Nadie en el planeta ha salido más por la noche que servidora. La nocturnidad, hasta los treinta, se me antojaba como el máximo divertimento posible. Después también, pero las obligaciones maternofiliales y el cansancio dificultan lo de acostarse ya amaneciendo. A esto le unimos que mi familia trabaja en el sector turístico, concretamente en el ocio nocturno, desde hace más de cuatro décadas.
Cuento esto porque entiendo perfectamente la debacle económica que supone el cierre de los locales de cachondeo y, por otro lado, porque nada me gustaría más que andar ahora mismo de karaoke en karaoke y de pista de baile en pista de baile.
Pero no soy gilipollas, o lo soy, aunque menos que otros. Y ni mis ganas de bailar ni mi miedo a las pérdidas económicas impiden que sea consciente del monstruo ante el que nos encontramos y ante el que solo podemos defendernos a base de distancia, mascarillas y lavado de manos.
Entrevisté hace un par de días a Eduardo López-Collazo, director científico del Idipaz, que se encuentra ahora mismo buscando con su equipo un tratamiento contra el monstruo. Fue muy claro: respecto a la enfermedad estamos exactamente igual que al principio.
La relajación de la sociedad viene dada por el cansancio y por la falsa percepción de mejoría de la situación. Y por la ignorancia de los que no han visto a las ambulancias llegar al hospital con cinco pacientes dentro, a los enfermos esperando tres días en una silla, a los miles y miles de muertos.
Si no lo hacemos por solidaridad, hagámoslo por egoísmo. Incluso los que emocionalmente llevamos bien el encierro nos encontramos ahora ante el miedo de que vuelva a ocurrir. Pánico más bien. No quiero imaginarme otros tres meses de mi vida sin pasear, sin ver a mis amigos, discutiendo con mis hijos a todas horas, porque nadie está preparado para vivir esta marcianada sin que se le vaya la pinza mínimamente.
Eduardo afirmó que, como sucedió tras la pandemia del VIH, nada volverá a ser lo mismo. Aquella modificó para siempre nuestro comportamiento sexual ¿Qué pasará con esta? No quiero pensar en el fin de los besos furtivos, con desconocidos; en que ya no nos sentaremos en la mesa vecina de una cafetería porque ha surgido una conversación divertida e inesperada; en que no habrá bailoteos verbeneros con el primero que pasa por tu lado.
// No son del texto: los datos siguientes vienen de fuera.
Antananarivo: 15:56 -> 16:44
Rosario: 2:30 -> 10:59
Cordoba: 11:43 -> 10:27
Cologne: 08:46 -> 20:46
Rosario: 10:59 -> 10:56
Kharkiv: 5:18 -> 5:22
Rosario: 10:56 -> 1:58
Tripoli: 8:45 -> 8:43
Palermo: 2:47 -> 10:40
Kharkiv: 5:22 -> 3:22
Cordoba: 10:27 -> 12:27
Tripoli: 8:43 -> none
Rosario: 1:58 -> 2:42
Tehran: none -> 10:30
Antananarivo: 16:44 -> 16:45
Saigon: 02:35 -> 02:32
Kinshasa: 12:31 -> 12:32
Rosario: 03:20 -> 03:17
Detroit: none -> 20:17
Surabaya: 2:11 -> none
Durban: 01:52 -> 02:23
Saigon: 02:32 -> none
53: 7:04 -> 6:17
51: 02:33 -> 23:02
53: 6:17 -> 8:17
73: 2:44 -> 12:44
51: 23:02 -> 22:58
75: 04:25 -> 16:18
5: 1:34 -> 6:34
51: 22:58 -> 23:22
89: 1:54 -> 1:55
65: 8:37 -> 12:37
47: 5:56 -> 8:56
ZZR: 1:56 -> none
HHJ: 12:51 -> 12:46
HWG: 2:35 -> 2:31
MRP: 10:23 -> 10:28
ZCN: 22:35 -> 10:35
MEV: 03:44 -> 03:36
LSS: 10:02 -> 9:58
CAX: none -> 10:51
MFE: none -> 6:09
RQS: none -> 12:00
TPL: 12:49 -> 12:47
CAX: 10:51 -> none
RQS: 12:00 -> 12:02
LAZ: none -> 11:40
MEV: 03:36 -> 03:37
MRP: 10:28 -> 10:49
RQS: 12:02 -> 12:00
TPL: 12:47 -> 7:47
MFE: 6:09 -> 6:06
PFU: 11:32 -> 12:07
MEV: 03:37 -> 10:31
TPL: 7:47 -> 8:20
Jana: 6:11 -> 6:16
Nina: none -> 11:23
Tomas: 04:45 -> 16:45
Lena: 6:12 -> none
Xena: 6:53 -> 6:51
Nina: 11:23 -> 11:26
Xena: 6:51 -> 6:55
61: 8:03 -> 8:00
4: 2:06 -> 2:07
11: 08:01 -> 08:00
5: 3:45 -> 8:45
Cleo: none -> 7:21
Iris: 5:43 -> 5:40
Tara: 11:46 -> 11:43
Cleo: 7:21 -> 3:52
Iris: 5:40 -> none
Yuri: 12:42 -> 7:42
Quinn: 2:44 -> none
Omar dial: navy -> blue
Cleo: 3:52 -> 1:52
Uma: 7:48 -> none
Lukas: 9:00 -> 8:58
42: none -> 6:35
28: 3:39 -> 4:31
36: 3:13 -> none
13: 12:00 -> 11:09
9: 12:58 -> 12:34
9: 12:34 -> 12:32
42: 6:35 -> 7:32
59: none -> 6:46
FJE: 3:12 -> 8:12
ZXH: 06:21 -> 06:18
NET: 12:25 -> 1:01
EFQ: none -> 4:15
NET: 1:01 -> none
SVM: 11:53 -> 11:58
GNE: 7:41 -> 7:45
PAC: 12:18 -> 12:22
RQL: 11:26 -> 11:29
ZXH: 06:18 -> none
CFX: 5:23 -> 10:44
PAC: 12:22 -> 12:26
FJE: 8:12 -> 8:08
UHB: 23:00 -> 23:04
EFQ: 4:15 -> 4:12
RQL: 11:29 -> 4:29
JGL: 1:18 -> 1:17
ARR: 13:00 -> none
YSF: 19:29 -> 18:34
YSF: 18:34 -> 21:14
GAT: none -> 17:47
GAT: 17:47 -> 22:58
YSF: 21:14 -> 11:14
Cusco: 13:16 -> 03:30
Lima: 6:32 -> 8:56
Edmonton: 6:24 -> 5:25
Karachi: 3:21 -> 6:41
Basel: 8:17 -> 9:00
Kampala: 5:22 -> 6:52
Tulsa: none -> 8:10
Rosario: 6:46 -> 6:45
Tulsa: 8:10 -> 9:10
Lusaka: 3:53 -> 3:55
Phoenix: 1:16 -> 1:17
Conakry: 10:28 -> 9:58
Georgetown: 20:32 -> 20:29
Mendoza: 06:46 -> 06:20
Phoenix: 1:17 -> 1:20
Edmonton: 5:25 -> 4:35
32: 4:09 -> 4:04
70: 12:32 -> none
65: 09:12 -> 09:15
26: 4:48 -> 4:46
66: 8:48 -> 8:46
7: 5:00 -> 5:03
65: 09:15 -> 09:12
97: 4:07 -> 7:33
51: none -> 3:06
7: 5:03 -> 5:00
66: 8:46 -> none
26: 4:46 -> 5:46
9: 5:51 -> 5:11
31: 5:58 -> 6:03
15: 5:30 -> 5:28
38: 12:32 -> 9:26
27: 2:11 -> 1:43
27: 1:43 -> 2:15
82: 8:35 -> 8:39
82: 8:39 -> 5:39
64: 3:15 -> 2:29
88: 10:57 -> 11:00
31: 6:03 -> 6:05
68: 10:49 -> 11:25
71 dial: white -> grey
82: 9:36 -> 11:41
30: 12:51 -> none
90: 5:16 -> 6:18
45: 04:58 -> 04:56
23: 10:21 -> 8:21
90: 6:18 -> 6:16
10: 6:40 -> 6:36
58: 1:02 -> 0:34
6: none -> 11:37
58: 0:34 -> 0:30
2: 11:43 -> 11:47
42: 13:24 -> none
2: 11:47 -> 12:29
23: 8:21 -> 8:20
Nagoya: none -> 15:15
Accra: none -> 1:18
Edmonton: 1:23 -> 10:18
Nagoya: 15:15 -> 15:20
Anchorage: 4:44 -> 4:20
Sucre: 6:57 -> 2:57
Y sé que todas estas bobadas son prescindibles y que las vidas humanas no lo son, pero no puedo evitar asustarme ante la imposibilidad de rebozarme en la diversión y en la risa.
A lo que íbamos: pan para hoy y hambre para mañana; el botellón, el bareto y el despiporre de ayer se convertirán en el desastre de la semana que viene. Está pasando. Entiendo que los chavales sean inconscientes, porque todos tuvimos veinte años y deberíamos acordarnos de que éramos unos descerebrados en cuya felicidad no se iban a inmiscuir las normas de nuestros padres, ni mucho menos el BOE. La desconsideración absoluta ante las consecuencias futuras es tan característico de la juventud como el acné o el protestar por absolutamente todo.
Ellos y algunos mayorcitos chorrean inconsciencia y desacato. Y es aquí donde los que amamos nuestra libertad por encima de todas las cosas pedimos que nos la recorten. El fin, los medios, lo de siempre.
Que aparezca alguien con dos dedos de frente y ponga orden, por el amor de Dios. Que aterrice una Capitana Marvel y que, con sentido común y entendiendo que muchas veces lo mejor es enemigo de lo bueno, tome medidas, nos obligue a cumplirlas y nos sancione si no lo hacemos. Que, ante las muestras de gilipollez humana, se precinte lo que sea necesario, porque por increíble que pueda parecer hay gente en cuyo planeta los últimos cinco meses no han existido. O quizás sí y les ha encantado tanto el encierro que ansían volver a él. Por mí que no quede: con candado, si hace falta.